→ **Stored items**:

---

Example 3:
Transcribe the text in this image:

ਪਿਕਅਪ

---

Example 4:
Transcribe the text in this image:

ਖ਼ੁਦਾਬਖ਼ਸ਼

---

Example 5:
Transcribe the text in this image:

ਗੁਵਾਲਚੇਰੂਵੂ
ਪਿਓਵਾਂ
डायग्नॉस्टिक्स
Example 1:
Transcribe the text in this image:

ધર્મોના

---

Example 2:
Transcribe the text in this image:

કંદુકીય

→ **WHAT IS BEING ASKED**: Write out all the entries once more, exactly.

→ **ANSWER SECTION**:
---

Example 3:
Transcribe the text in this image:

ਪਿਕਅਪ

---

Example 4:
Transcribe the text in this image:

ਖ਼ੁਦਾਬਖ਼ਸ਼

---

Example 5:
Transcribe the text in this image:

ਗੁਵਾਲਚੇਰੂਵੂ
ਪਿਓਵਾਂ
डायग्नॉस्टिक्स
Example 1:
Transcribe the text in this image:

ધર્મોના

---

Example 2:
Transcribe the text in this image:

કંદુકીય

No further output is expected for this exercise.